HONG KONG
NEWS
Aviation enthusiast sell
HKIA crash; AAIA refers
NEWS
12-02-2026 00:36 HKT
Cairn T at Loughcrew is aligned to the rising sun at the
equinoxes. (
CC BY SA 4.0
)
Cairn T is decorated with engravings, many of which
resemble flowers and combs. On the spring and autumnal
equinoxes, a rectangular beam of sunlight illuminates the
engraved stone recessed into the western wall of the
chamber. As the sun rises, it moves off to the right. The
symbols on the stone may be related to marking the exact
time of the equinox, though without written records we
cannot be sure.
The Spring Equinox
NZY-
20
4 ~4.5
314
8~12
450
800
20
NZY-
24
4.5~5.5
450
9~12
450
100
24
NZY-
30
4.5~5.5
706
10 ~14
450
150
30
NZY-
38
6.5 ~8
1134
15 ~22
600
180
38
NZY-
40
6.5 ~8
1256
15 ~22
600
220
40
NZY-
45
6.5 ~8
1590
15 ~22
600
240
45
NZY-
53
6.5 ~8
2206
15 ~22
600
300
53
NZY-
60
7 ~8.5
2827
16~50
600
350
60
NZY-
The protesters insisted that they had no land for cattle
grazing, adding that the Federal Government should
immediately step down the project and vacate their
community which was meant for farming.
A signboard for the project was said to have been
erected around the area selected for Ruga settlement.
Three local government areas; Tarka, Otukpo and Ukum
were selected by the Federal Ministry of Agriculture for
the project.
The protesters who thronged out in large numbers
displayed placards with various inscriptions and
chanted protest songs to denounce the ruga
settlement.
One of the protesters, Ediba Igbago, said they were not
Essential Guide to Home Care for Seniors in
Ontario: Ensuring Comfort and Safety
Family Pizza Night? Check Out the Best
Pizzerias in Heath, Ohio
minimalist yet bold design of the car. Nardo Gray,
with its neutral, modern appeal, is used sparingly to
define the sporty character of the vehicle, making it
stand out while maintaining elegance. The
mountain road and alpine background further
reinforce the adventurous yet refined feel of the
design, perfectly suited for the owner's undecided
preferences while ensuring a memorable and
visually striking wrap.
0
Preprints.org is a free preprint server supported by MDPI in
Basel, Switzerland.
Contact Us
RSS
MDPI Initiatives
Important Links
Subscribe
• • • • •
- **What you are asked to do**
Reproduce every line of text in the records, preserving the original wording and order.

- **Solution to this problem**
HONG KONG
NEWS
Aviation enthusiast sell
HKIA crash; AAIA refers
NEWS
12-02-2026 00:36 HKT
Cairn T at Loughcrew is aligned to the rising sun at the
equinoxes. (
CC BY SA 4.0
)
Cairn T is decorated with engravings, many of which
resemble flowers and combs. On the spring and autumnal
equinoxes, a rectangular beam of sunlight illuminates the
engraved stone recessed into the western wall of the
chamber. As the sun rises, it moves off to the right. The
symbols on the stone may be related to marking the exact
time of the equinox, though without written records we
cannot be sure.
The Spring Equinox
NZY-
20
4 ~4.5
314
8~12
450
800
20
NZY-
24
4.5~5.5
450
9~12
450
100
24
NZY-
30
4.5~5.5
706
10 ~14
450
150
30
NZY-
38
6.5 ~8
1134
15 ~22
600
180
38
NZY-
40
6.5 ~8
1256
15 ~22
600
220
40
NZY-
45
6.5 ~8
1590
15 ~22
600
240
45
NZY-
53
6.5 ~8
2206
15 ~22
600
300
53
NZY-
60
7 ~8.5
2827
16~50
600
350
60
NZY-
The protesters insisted that they had no land for cattle
grazing, adding that the Federal Government should
immediately step down the project and vacate their
community which was meant for farming.
A signboard for the project was said to have been
erected around the area selected for Ruga settlement.
Three local government areas; Tarka, Otukpo and Ukum
were selected by the Federal Ministry of Agriculture for
the project.
The protesters who thronged out in large numbers
displayed placards with various inscriptions and
chanted protest songs to denounce the ruga
settlement.
One of the protesters, Ediba Igbago, said they were not
Essential Guide to Home Care for Seniors in
Ontario: Ensuring Comfort and Safety
Family Pizza Night? Check Out the Best
Pizzerias in Heath, Ohio
minimalist yet bold design of the car. Nardo Gray,
with its neutral, modern appeal, is used sparingly to
define the sporty character of the vehicle, making it
stand out while maintaining elegance. The
mountain road and alpine background further
reinforce the adventurous yet refined feel of the
design, perfectly suited for the owner's undecided
preferences while ensuring a memorable and
visually striking wrap.
0
Preprints.org is a free preprint server supported by MDPI in
Basel, Switzerland.
Contact Us
RSS
MDPI Initiatives
Important Links
Subscribe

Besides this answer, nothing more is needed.